RL/VL (Real Life/Virtual Life) is 18 year old, Belfast-based Jack Hamill. His debut album on Hidden Shoal is brilliant. There are obvious stylistic influences – late 70s Eno at the pinnacle of those – but Chagrin has enough to stand on its own as one of the best examples of ambience that I have heard for a long time.
The first thing that stands out is the amount of recording residue that is ingrained in the music. Alongside the minimal ‘musical’ drones, what sounds like the hum of old 4-track cassette recorder mechanisms, as well as the associated tape hiss, are allowed to feature as lead instruments. As are sounds such as gently banged micrphones, making the kind of popping that very audio engineer attempts to eliminate or, likewise, wind distortion in a cheap field microphone. Hamill, instead, lets them, at first, stand out incongruously, then repeats them over and over until they become part of the fabric of the music. It is also often difficult to determine what instruments are creating the more traditional sounds. At first I assumed that most of it was synth driven, but further listening has got me thinking that there is much more guitar in there than i at first suspected. I could be wrong though, the whole point of this music is the quiet meshing of vague, indiscreet sounds. Another feature are those ‘musical’ sounds. They are some of the most acrid and corroded I have ever heard, without Hamill ever resorting to distortion or bitcrushing. There is the odd fallback to New Age chordal wallpaper as the album progresses, but these are thankfully brief and don’t undermine the album as a whole.

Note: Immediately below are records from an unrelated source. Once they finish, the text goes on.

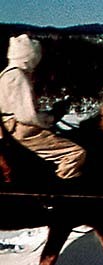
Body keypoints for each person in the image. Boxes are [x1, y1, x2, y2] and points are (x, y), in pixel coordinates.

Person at [0, 34, 85, 179]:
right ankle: (61, 190)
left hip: (8, 127)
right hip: (20, 130)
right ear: (30, 56)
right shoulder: (18, 76)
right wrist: (52, 116)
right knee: (75, 153)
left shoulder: (6, 74)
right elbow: (27, 116)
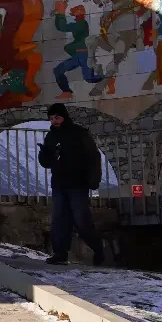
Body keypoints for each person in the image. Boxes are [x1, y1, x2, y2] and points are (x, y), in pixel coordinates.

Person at [37, 103, 106, 266]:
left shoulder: (79, 134)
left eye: (57, 117)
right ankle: (60, 254)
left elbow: (93, 157)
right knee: (60, 220)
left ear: (64, 117)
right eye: (51, 118)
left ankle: (98, 249)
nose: (54, 121)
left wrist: (94, 180)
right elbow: (47, 163)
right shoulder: (51, 137)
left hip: (78, 183)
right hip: (59, 184)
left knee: (81, 221)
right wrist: (44, 155)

The best description I can think of for this music is that it sounds like the aural equivalent of a long disused wall. Its layers of paint and decades of history are now exposed by weather, its usefulness has long since departed, yet it stands as an almost silent testament to vast amounts of information that require forensic observation to uncover. Chagrin is a peaceful, still, beautiful testament to post-industrial decay.